Pekerjaan impiannya tidak terwujud, dan resume-nya minim. Salah satu pengalaman kerjanya hanyalah membersihkan kaca jendela bersama saudara laki-lakinya selama satu musim panas.
“Saya ingat pada masa-masa sulit setelah lulus kuliah, saya mencoba mencari tahu apa yang akan saya lakukan,” kata dia.
Saat itulah Baszucki pertama kali belajar tentang perlunya mempercayai insting sendiri.
Setelah mendapatkan pekerjaan yang baik, Baszucki menghabiskan dua atau tiga tahun berikutnya dalam apa yang sekarang dia sebut sebagai 'pekerjaan terburuk di dunia'.
Kemudian, dia memilihi mundur untuk mendengarkan intuisinya, dan perubahan itu membuahkan hasil. Baszucki kemudian menempuh jalannya sendiri dan menciptakan Knowledge Revolution, sebuah perusahaan perangkat lunak pendidikan yang terjual seharga 20 juta dolar AS pada tahun 1998.

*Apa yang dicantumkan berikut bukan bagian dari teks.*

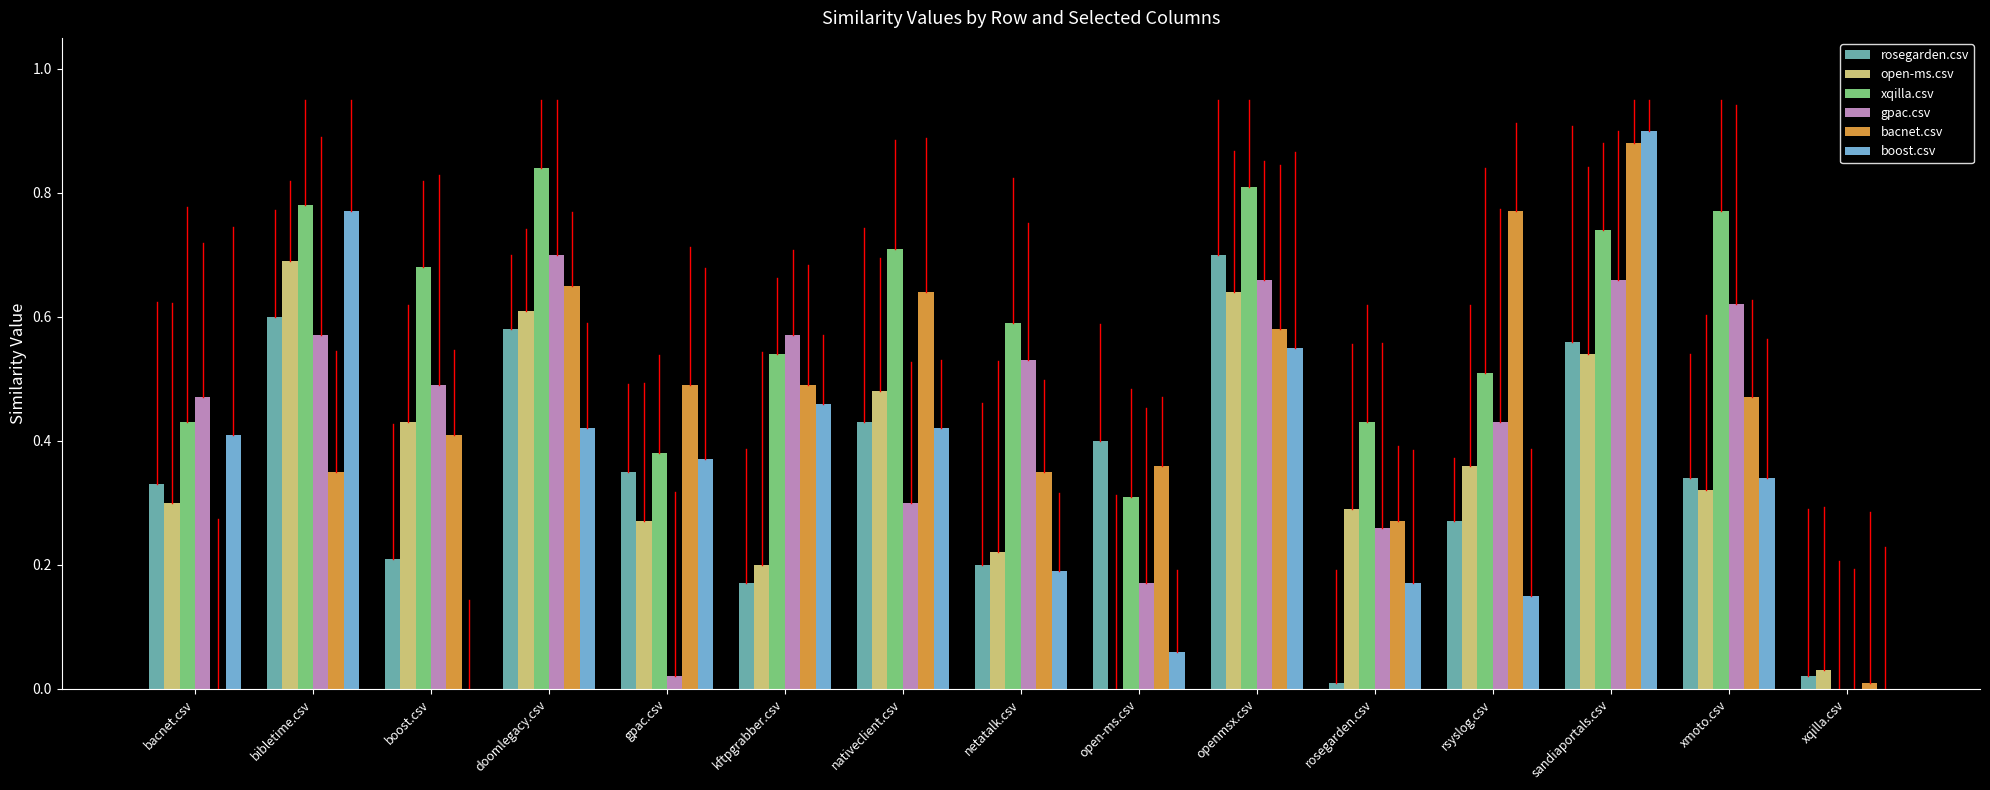

Which label corresponds to the largest value in the chart?

sandiaportals.csv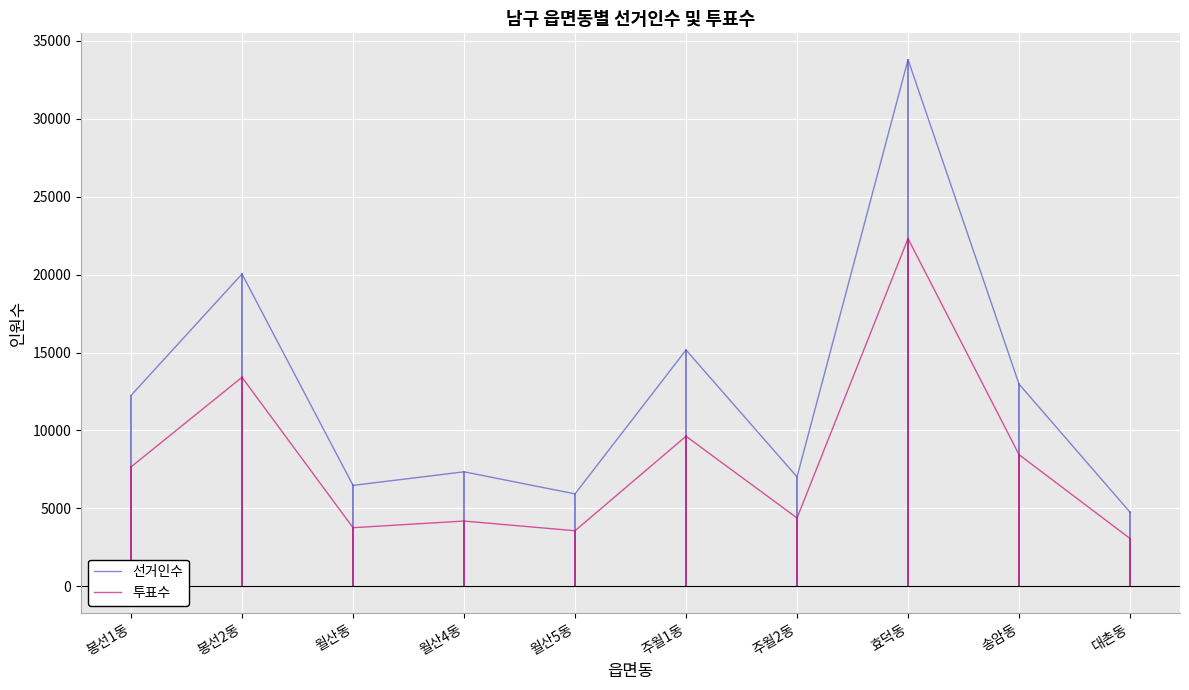

What is the total value across all series at 월산5동?

9492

Setelah menjual perusahaan tersebut, dia berharap akan direkrut untuk posisi CEO. Namun, harapannya tidak terwujud, dia kembali merasa kehilangan arah dan perlu menempuh jalannya sendiri.
Beberapa tahun kemudian, dia mulai membangun apa yang kemudian menjadi Roblox, yang kini menjadi platform game global dengan lebih dari 150 juta pengguna aktif harian.